Katrina May’s gymnastics season was almost over before it got too far off the ground.
The Columbus North sophomore was competing on the floor exercise at Columbus East in the second meet of the season when she did a back handspring and twisted an ankle on the landing. She broke the fifth metatarsal in her foot.
“I had a little bit of a rough start,” said May, who would return in time to win a regional all-around title, lead the Bull Dogs to a third-place team finish in the state finals and earn
The Republic Athlete of the Year for Gymnastics honors.
After the injury at East, May had her foot taped, took some ibuprofen and finished by doing her beam routine.
“I did most of my things one-footed,” May said.
But then after X-rays revealed the break, May sat out a couple of meets. She returned by doing only the bars and beam the rest of the regular season and picked up the vault at the East Sectional.
“It was a little frustrating to know that I could compete in all-around and do well, but not be able to,” May said. “But it was nice to be able to get better on beam especially because I had a lot of time out there. Toward the end of the year, it was nice to get back to all four events.”
“The injury, as terrible as it was, came early in the season, so by the time she was back and ready to go on the events, we still had a couple of meets left, so that worked pretty well,” North coach Sandy Freshour said. “She slowly but surely, as we were given more permission to do skills, worked her way back into good, healthy position. The other girls on the team picked up the slack, and the team score was holding well, so there was no need to rush her recovery.”
May and Freshour weren’t sure if May could add the floor to compete in the all-around in the East Regional until just before it was time for the event. But she did it and won the all-around with a 36.925
“It was exciting to come to such a large meet and place so high in the all-around,” May said.
At state, May earned a medal with a sixth-place finish on the beam with a 9.3. She tied for ninth in the all-around with a 36.975.
“I didn’t have any falls, but my routines were wobbly,” May said. “It wasn’t as good as regional, but it wasn’t too bad.”
Freshour credited Dr. Cary Guse and trainer Steve Souder with helping May recover enough to be able to perform at a high level at the end of the season.
“Her dedication and her level of excitement to compete in the sport played a big role, too,” Freshour said. “I think we must all have been really lucky and fortunate about where (the injury) was, and the fact that it didn’t completely come apart and there was no compound fracture.

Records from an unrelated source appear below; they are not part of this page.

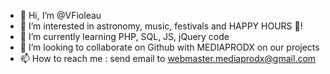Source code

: - 👋 Hi, I’m @VFioleau
- 👀 I’m interested in astronomy, music, festivals and HAPPY HOURS 🍻!
- 🌱 I’m currently learning PHP, SQL, JS, jQuery code
- 💞️ I’m looking to collaborate on Github with MEDIAPRODX on our projects
- 📫 How to reach me : send email to webmaster.mediaprodx@gmail.com

<!---
VFioleau/VFioleau is a ✨ special ✨ repository because its `README.md` (this file) appears on your GitHub profile.
You can click the Preview link to take a look at your changes.
--->

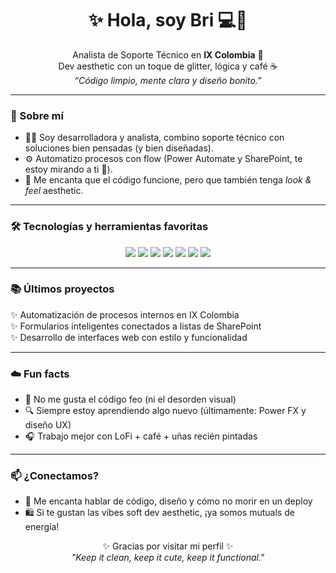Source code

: <h1 align="center">✨ Hola, soy Bri 💻🌸</h1>
<p align="center">
  Analista de Soporte Técnico en <strong>IX Colombia</strong> 💼<br>
  Dev aesthetic con un toque de glitter, lógica y café ☕<br>
  <em>“Código limpio, mente clara y diseño bonito.”</em>
</p>

---

### 💖 Sobre mí

- 👩‍💻 Soy desarrolladora y analista, combino soporte técnico con soluciones bien pensadas (y bien diseñadas).
- ⚙️ Automatizo procesos con flow (Power Automate y SharePoint, te estoy mirando a ti 👀).
- 🎀 Me encanta que el código funcione, pero que también tenga *look & feel* aesthetic.

---

### 🛠️ Tecnologías y herramientas favoritas

<p align="center">
  <img src="https://img.shields.io/badge/HTML5-F28AB2?style=for-the-badge&logo=html5&logoColor=white"/>
  <img src="https://img.shields.io/badge/CSS3-FFB7C5?style=for-the-badge&logo=css3&logoColor=white"/>
  <img src="https://img.shields.io/badge/JavaScript-F7DF1E?style=for-the-badge&logo=javascript&logoColor=black"/>
  <img src="https://img.shields.io/badge/Power%20Automate-89CFF0?style=for-the-badge&logo=microsoftpowerautomate&logoColor=black"/>
  <img src="https://img.shields.io/badge/SharePoint-6EC2C9?style=for-the-badge&logo=microsoftsharepoint&logoColor=white"/>
  <img src="https://img.shields.io/badge/Git-F1502F?style=for-the-badge&logo=git&logoColor=white"/>
  <img src="https://img.shields.io/badge/GitHub-000000?style=for-the-badge&logo=github&logoColor=white"/>
</p>

---

### 📚 Últimos proyectos

✨ Automatización de procesos internos en IX Colombia  
✨ Formularios inteligentes conectados a listas de SharePoint  
✨ Desarrollo de interfaces web con estilo y funcionalidad

---

### ☁️ Fun facts

- 💅 No me gusta el código feo (ni el desorden visual)
- 🔍 Siempre estoy aprendiendo algo nuevo (últimamente: Power FX y diseño UX)
- 🎧 Trabajo mejor con LoFi + café + uñas recién pintadas

---

### 📫 ¿Conectamos?

- 💌 Me encanta hablar de código, diseño y cómo no morir en un deploy
- 🛍️ Si te gustan las vibes soft dev aesthetic, ¡ya somos mutuals de energía!

<p align="center">
  ✨ Gracias por visitar mi perfil ✨<br>
  <em>"Keep it clean, keep it cute, keep it functional."</em>
</p>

It seemed to make the healing possible.
“Then with so much time spent on your hands played into it rather nicely because it allowed her to be in good shape and have good workouts and come back better,” she said.
Next year, May hopes to finish in the top five at state in the all-around and help the Bull Dogs finish in the top two as a team.
May is currently a pole vaulter on the 10th-ranked North girls track team. She finished fifth in the regional as a freshman last year and hopes to qualify for state this season.
May hopes to follow in the footsteps of former North gymnast and pole vaulter and current University of Indianapolis freshman Chelsea Wieland and pole vault in college.
“She influenced me a lot in the area of track,” May said. “I wasn’t going to do track until she talked about pole vault all the time. It sounded really fun, so I went last year and ended up being pretty good.”